Software Design Pattern Recommendation Using Text Classification Techniques
Loading...
Date
Authors
Journal Title
Journal ISSN
Volume Title
Publisher
ASTU
Abstract
Software design is considered as a challenging task in the agile software development life cycle, where the fundamental structure of software artifacts is highly provoked to its evolution over time by adding new features or modifying the existing functionality. This affects the system-level quality attributes such as reusability, maintainability, and understandability. Therefore, software design patterns introduce a common practical approach to improve the design quality of the software. The classification scheme and semantic correlation between patterns depend on the experience and knowledge of experts in the corresponding domain. Consequently, a novice developer needs enough knowledge and efforts to understand the classification scheme, the semantic correlation between patterns, and the consequences of each pattern. Text classification-based approaches have been shown in greatness among other software design pattern recommendation methods. However, the inconsistency in text classification schemes and lack of semantically illustrative feature set to organize design patterns are the main constraints to use the existing machine learning models to find a candidate design pattern class and suggest a more appropriate pattern(s). Thus, in this study, we have selected feature extraction methods to exploit an experiment using a text classification-based via supervised learning techniques such as SVM, NB, KNN, and RF. These classifiers are employed to organize similar design patterns by constructing models and recommend the right design pattern group.
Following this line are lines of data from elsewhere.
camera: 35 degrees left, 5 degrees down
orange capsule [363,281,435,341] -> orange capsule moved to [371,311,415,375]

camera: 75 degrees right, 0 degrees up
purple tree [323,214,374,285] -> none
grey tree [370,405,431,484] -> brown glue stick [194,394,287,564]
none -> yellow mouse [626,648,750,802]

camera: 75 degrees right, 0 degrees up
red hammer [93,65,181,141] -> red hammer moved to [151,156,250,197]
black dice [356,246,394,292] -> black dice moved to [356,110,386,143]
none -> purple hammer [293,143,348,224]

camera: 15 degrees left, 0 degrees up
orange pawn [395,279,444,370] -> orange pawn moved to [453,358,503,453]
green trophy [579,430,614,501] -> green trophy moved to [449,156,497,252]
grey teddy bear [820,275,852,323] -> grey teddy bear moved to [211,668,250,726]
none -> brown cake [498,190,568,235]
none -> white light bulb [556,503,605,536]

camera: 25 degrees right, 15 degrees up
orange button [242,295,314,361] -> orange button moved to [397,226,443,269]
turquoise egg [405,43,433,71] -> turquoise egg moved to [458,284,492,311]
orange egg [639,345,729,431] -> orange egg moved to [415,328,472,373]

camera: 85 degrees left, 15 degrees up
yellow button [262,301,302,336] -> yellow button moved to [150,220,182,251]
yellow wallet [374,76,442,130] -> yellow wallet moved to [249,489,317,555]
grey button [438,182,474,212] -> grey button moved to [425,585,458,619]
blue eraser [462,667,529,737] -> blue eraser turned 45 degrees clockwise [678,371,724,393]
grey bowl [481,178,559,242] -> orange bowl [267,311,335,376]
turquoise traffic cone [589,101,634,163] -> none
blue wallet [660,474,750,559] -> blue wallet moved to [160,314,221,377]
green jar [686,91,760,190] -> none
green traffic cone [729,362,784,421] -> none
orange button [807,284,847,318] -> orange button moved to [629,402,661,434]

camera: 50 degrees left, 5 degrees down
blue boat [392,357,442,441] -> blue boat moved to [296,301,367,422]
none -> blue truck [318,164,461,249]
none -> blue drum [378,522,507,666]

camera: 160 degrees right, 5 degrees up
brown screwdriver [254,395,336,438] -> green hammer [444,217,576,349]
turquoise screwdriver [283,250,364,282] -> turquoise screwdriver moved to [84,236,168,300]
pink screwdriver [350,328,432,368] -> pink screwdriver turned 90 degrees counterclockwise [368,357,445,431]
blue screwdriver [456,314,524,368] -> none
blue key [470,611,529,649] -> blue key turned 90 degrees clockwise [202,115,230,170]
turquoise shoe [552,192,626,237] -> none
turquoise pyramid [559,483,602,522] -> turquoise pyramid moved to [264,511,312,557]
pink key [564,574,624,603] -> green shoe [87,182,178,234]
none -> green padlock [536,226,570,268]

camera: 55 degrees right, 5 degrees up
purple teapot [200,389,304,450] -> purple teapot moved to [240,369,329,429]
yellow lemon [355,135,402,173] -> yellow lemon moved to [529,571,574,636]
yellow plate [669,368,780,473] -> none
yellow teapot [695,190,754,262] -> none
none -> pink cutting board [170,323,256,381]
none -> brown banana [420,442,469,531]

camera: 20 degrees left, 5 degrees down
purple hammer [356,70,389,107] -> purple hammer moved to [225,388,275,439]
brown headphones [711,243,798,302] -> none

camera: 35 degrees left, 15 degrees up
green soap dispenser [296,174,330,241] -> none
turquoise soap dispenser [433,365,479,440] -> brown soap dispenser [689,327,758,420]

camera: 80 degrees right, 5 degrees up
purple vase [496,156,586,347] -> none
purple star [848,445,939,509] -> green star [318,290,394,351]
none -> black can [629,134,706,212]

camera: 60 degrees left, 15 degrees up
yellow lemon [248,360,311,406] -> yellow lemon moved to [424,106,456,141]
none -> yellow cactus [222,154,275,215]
To recommend the right design pattern, we use cosine similarity measures to compute the degree of closeness between design problems and patterns of suggested pattern class. The models trained using TF-IDF, word2vec, and word2vec weighted by TF-IDF feature extraction methods. To assimilate the importance of the proposed method, the study employed a comparative experiment to determine the best combination of feature extraction methods with their respective machine learning algorithms. A case study is conducted on GoF design pattern collection and along with 38 real software design problem scenarios to evaluate the classification performance. According to the experiment evaluation result the SVM classifier based on Word2Vec weighted by TF-IDF achieves better performance with F1-Score 81.6%, followed by NB with F1-Score of 79.1%. RF model is the least performing model with all feature extraction methods.